(TASK STATEMENT) Copy the lines of text in the records below word for word, leaving the pictures out of your answer.
[Opening GIVEN ENTRIES section]
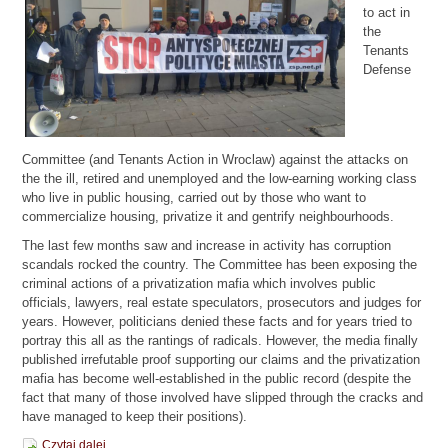
to act in
the
Tenants
Defense
Committee (and Tenants Action in Wroclaw) against the attacks on
the the ill, retired and unemployed and the low-earning working class
who live in public housing, carried out by those who want to
commercialize housing, privatize it and gentrify neighbourhoods.
The last few months saw and increase in activity has corruption
scandals rocked the country. The Committee has been exposing the
criminal actions of a privatization mafia which involves public
officials, lawyers, real estate speculators, prosecutors and judges for
years. However, politicians denied these facts and for years tried to
portray this all as the rantings of radicals. However, the media finally
published irrefutable proof supporting our claims and the privatization
mafia has become well-established in the public record (despite the
fact that many of those involved have slipped through the cracks and
have managed to keep their positions).
Czytaj dalej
[Closing GIVEN ENTRIES section]
(RESPONSE TO THIS TASK)
to act in
the
Tenants
Defense
Committee (and Tenants Action in Wroclaw) against the attacks on
the the ill, retired and unemployed and the low-earning working class
who live in public housing, carried out by those who want to
commercialize housing, privatize it and gentrify neighbourhoods.
The last few months saw and increase in activity has corruption
scandals rocked the country. The Committee has been exposing the
criminal actions of a privatization mafia which involves public
officials, lawyers, real estate speculators, prosecutors and judges for
years. However, politicians denied these facts and for years tried to
portray this all as the rantings of radicals. However, the media finally
published irrefutable proof supporting our claims and the privatization
mafia has become well-established in the public record (despite the
fact that many of those involved have slipped through the cracks and
have managed to keep their positions).
Czytaj dalej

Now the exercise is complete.